2nd Sunday of Advent 2010

5 December 2010

Isaiah 11:1-10
Romans 15:4-9
Matthew 3:1-12

 There is an ancient story about three devils who were arguing about the best way of destroying the souls of good people in the world. The first demon said: ‘Let’s tell all the Christians that the bible is a fable, not true’. ’No, that will not do’, the second demon said: ’Let me go and I will tell them that there is no after life, no heaven, and no hell’. The third demon said: ’There is one better way.  Tell the Christians that the bible is inspired, it is true and that there is heaven and hell. Yes, but I will tell them that there is NO HURRY; there is always tomorrow’. And the devils agreed to send him. Such is Satan’s strategy; there is no hurry, there is always tomorrow, we have plenty of time.

In the gospel today John the Baptist appears preaching in the desert of Judea and says ‘Repent, for the kingdom of God is at hand’.  He is saying that the kingdom of God or equally ‘the reign of God’ is at hand because Jesus has appeared and he calls upon his listeners to pay attention to him and respond now. .None of us has any guarantee how long we will live.  One of our SMA priests was killed by armed robbers a few days ago in Kenya.  I am sure when he woke up that morning he never knew what would happen.  Being a good priest no doubt he was prepared to meet his God.

John the Baptist and Jesus both began their ministry with the call to repent.  In a class of 10 year olds the teacher asked the children what the word they understood by the word ‘repent’.  A little boy answered saying it meant being sorry for one’s sins.  Immediately a little girl said it was more than that. It meant being sorry enough for your sins to quit or give up committing them.

Contrary to the devil’s strategy there is a note of urgency in today’s gospel.  John says ‘even now the axe is laid to the root of the trees. Every tree that is not fruitful will be cut down and thrown into the fire’.  He is not saying this just to scare us but that that if what we are doing in our lives is contrary to God’s will, we will not have the deep happiness and peace God wants for us now.  

So in contemporary language John the Baptist is saying to us: ‘If you are thinking of making a Christmas confession, do it now. If you are planning to be reconciled with someone now is the time. If you are considering doing good to others do it now. Don’t delay’.

Some years ago in a newspaper a reporter wrote about an unusual programme. It dealt with the removal of unwanted tattoos from the bodies of young people.  Because of the remarkable response, a television company produced a film called “Untatoo you”.  The films tells about the dangers of tattooing and how difficult and painful it was to remove tattoos from arms and faces.

The story illustrates an important point.  All of us have done things in our lives that we now regret and would like to erase. Happily, we Catholics are blessed because Jesus gave us a way of erasing our sins. This we can do in the Sacrament of Confession.  Why not avail of this free gift this Christmas as a very good preparation for Advent and celebrating the birth of our Saviour Jesus Christ?

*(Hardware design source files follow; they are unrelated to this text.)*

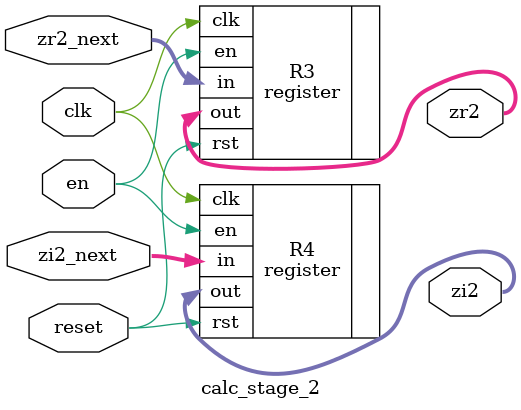
<source format=sv>
module calc_stage_2 #(
    parameter ENGINE_DATA_WIDTH = 25
)(
    input logic clk,
    input logic reset,
    input logic en,
    input logic [ENGINE_DATA_WIDTH-1:0] zr2_next,
    input logic [ENGINE_DATA_WIDTH-1:0] zi2_next,
    output logic [ENGINE_DATA_WIDTH-1:0] zr2,
    output logic [ENGINE_DATA_WIDTH-1:0] zi2
);

    register #(
        .WIDTH(ENGINE_DATA_WIDTH)
    ) R3 (
        .clk(clk), .rst(reset), .en(en), .in(zr2_next), .out(zr2)
    );

    register #(
        .WIDTH(ENGINE_DATA_WIDTH)
    ) R4 (
        .clk(clk), .rst(reset), .en(en), .in(zi2_next), .out(zi2)
    );

endmodule

</source>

Before he died, George Harrison (of Beatles Popgroup fame), who did not claim to be a Christian, said “Everything else can wait but the search for God cannot be delayed.  And love one another”. Not a bad summary of the Christian message!

Christmas is no accident on the part of God who knew quite well what he was doing in sending us Jesus. But Jesus cannot come into our hearts if we don’t welcome him. We won’t be able to do this if we our hearts are full up of all that does not lead to true happiness.  That is why John’s call in today’s gospel to repent is so important. It implies a change of attitude since without conversion it is impossible to welcome Christ. John reminds us that the change he is asking of us is not something formal; something done by complying with external rituals. John demands that ‘we bear fruit worthy of repentance’. Spelling this out means welcoming, forgiving and sharing with our neighbours in whatever way possible. There is no middle path; there is either acceptance or rejection of Christ’s attitudes and behaviour. Which will we choose? Jesus says in the gospel of Matthew: ‘’Not everyone who says to me Lord, Lord will enter the kingdom of heaven but the one who does the will of my Father in heaven’. Good intentions are not enough. Good deeds are what Jesus expects.  Let us not put off until it is too late to do them.

The word ‘repent’ is best understood as a new way of looking at life. Ultimately it means looking at life and people through the eyes of Jesus. It means treating people as Jesus did with kindness, forgiveness, compassion. It means doing whatever we can to make the lot of others better especially by encouraging them, affirming them, welcoming them etc.

“Come, Lord Jesus. Help us with your Holy Spirit to repent and believe the Good News today. Amen”.